#notyourhabibti: No Free Homeland Without Free Women

Twitter/Hayat Mirshad

Twitter/Hayat Mirshad

50 years ago, the year 1969 marked the beginning of a new era of the Palestinian liberation movement. A photo of Leila Khaled, a member of the left-wing PFLP, circulated and went viral all around the world following her attempted assassination of the Israeli ambassador to the United States. The notable part of this photograph? The keffiyeh, the scarf that is a symbol of Palestinian identity and resistance, was wrapped around her head in place of a hijab. A turning point in the recognition of women as equal in the movement to liberate Palestine was sparked, and the trend of wearing the keffiyeh as she did soon spread around the world.

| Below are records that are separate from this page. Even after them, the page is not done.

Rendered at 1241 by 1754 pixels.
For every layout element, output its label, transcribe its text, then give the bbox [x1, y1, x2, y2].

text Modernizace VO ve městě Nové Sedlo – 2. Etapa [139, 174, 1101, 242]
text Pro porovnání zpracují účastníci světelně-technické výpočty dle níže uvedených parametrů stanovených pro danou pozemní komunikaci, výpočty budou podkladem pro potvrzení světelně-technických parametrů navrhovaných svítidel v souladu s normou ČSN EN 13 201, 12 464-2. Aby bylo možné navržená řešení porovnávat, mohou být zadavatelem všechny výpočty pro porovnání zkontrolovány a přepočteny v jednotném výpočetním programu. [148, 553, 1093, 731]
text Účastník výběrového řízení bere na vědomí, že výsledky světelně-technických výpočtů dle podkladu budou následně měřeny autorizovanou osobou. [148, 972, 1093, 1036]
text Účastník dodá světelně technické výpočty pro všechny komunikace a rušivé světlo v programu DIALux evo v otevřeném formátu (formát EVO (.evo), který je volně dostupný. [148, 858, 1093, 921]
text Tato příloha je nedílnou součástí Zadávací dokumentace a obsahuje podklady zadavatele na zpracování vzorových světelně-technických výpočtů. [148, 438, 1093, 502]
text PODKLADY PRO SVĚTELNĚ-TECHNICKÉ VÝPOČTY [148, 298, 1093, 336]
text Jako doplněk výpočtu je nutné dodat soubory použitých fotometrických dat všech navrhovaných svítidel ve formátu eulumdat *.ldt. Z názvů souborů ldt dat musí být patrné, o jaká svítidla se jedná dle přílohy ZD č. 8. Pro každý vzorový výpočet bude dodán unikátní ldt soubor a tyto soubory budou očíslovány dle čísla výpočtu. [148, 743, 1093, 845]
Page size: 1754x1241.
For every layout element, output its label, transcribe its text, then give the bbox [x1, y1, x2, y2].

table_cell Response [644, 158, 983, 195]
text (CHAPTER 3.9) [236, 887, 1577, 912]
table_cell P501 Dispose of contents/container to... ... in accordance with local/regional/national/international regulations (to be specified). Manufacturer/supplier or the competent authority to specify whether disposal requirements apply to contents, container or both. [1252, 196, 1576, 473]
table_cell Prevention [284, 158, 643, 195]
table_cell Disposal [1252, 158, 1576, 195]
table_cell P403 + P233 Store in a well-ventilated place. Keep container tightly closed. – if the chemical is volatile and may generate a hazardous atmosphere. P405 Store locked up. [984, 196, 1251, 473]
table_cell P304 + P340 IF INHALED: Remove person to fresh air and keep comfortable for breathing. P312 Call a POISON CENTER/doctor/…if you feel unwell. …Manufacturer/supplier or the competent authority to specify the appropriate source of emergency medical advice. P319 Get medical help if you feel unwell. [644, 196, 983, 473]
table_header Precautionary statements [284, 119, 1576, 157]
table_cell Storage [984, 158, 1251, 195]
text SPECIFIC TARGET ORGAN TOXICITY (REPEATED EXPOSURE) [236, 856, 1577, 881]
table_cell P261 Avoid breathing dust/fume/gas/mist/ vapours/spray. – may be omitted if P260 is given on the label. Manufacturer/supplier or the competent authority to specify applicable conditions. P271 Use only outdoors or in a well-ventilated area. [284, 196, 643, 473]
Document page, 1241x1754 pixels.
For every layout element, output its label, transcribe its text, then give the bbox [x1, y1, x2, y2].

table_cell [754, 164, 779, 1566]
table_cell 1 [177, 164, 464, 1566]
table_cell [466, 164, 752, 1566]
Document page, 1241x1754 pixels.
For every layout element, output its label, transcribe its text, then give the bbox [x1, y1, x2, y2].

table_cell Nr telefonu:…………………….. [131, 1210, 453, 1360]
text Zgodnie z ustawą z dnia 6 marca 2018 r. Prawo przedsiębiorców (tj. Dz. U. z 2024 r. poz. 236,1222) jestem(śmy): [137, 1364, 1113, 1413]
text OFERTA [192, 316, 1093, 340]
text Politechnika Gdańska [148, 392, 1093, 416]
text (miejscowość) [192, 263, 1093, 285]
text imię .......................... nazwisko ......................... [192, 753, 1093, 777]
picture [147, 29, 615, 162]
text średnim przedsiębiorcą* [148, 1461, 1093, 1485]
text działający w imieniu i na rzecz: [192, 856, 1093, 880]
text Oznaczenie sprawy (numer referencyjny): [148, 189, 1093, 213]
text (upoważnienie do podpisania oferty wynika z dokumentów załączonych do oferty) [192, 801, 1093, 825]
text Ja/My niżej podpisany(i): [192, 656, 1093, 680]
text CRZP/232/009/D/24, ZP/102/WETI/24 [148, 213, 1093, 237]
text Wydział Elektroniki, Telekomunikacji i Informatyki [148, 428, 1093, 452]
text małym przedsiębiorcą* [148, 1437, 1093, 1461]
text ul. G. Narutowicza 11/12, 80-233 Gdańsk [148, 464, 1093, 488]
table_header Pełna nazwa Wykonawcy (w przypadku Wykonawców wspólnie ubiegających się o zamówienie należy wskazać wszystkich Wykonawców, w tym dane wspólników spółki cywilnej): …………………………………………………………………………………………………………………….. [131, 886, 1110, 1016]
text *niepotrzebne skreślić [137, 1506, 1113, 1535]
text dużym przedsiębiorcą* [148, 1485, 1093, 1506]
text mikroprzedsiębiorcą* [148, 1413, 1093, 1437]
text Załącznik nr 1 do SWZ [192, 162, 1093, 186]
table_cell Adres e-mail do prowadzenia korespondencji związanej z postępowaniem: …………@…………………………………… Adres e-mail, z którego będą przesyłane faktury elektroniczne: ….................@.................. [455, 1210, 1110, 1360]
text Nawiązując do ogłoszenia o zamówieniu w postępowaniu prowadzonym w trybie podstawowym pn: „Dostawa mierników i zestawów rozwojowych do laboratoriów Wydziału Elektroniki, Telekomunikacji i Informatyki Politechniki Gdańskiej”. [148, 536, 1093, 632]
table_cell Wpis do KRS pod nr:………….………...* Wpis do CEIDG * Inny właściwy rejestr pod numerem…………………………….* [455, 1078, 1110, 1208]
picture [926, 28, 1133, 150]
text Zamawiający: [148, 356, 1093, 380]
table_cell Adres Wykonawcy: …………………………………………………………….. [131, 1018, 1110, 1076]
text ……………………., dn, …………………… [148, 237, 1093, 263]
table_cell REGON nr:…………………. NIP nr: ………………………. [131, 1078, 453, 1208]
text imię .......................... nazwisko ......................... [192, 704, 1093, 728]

The struggles facing the PFLP at the time included a lack of international support for their cause, a goal which was quickly resolved because of Khaled, and the use of the symbol in the same fashion continues to this day. The lesson for the resistance movements of today? If you want to achieve the liberation of your people and the liberation of your homeland, the need to implement feminism and the inclusion of women to your cause is indispensable, be it in Palestine, Kashmir, the United States, or Sudan. Essentially, there will be no free homeland without free women.

The participation of women in Palestinian protests ranges from each Intifada, to marches in New York and London, and the Great March of Return in Gaza. But something else occurred this year that I’ve been covering since its beginning that was not covered by mainstream media. The Tal’3at marches in every major city in occupied Palestine and around the world in solidarity with Palestinian women. The female-led protestors marched against misogyny, so-called “honor” killings, and against the Israeli occupation. These protests saw a rebirth of female activism that declares their struggles to be threefold; an end to honor killings, an end to discrimination on the basis of sex, and an end to oppressive lives under Israeli occupation.

On the streets of Ramallah, just across the street of Safar Cafe, a store stands that embodies the lesson for every national liberation movement, a symbol of defiance in occupied Palestine, that practices grassroots manufacturing and activism in one of the most oppressive areas of the world. The key to understanding the need to begin this new area of resistance, one that includes all people, can be understood with what started as a single hashtag. #notyourhabibti.

The store, named BabyFist by its founder to represent the rise of youth activism, is known for its jean jackets labeled #notyourhabibti and other phrases, and actively seeks to break down barriers rarely spoken about in Arab and Palestinian communities.

We work to unearth the labyrinth of gender-based issues affecting women, men, and everyone in-between and provide a safe space in which we can discuss and challenge those issues, with the conviction that deviating from the norm is be celebrated.
— BabyFist

BabyFist seeks to bolster Palestinian entrepreneurship by running family-owned shops across the occupied West Bank. Despite the Israeli and Egyptian joint blockade of Gaza, BabyFist has decided to move all manufacturing to the Gaza Strip to help bolster the local economy.

“The clothes on our backs are some of the most intimate connections to other human beings (those who made them) and to intricate realities for communities across the globe. Israel controls movement for Palestinians in the West Bank and completely inhibits movement for Palestinians in Gaza. This extends to items, meaning that fabric to make something is often held up at checkpoints for months, and finished products leaving from Gaza to the West Bank are taxed. When Gaza is 4 hours away by car but it can take weeks for items to arrive, Israel has effectively made it so that Gaza and the West Bank operate as different countries. Each item of clothing then transforms into a symbol of resistance. It defies Israeli attempts to control movement and spatial dynamics. It represents the persistence to work, to create, to connect in the face of some of the most oppressive circumstances in the world. If you have any of our clothes, wear them loudly and proudly, and share the story behind the threads.”

I believe that the PFLP’s embrace of feminism and female members, and the lack of support from the PLO contributed to the downfall of Yassar Arafat’s once-proud resistance movement. The PLO, which became the Palestinian Authority, is now a puppet state complicit in Israeli oppression of Palestinians, similar to Bantustans in Apartheid South Africa. However, the PFLP’s embrace of feminism made Khaled the face of the national liberation movement abroad. They continue the struggle and is the largest party in the Legislative Council apart from Hamas or Fatah, and is the only political party that may call itself revolutionary. It is only with the full implementation of feminism as an ideology within the national liberation movements of today, that the failures of those of yesterday will not occur again.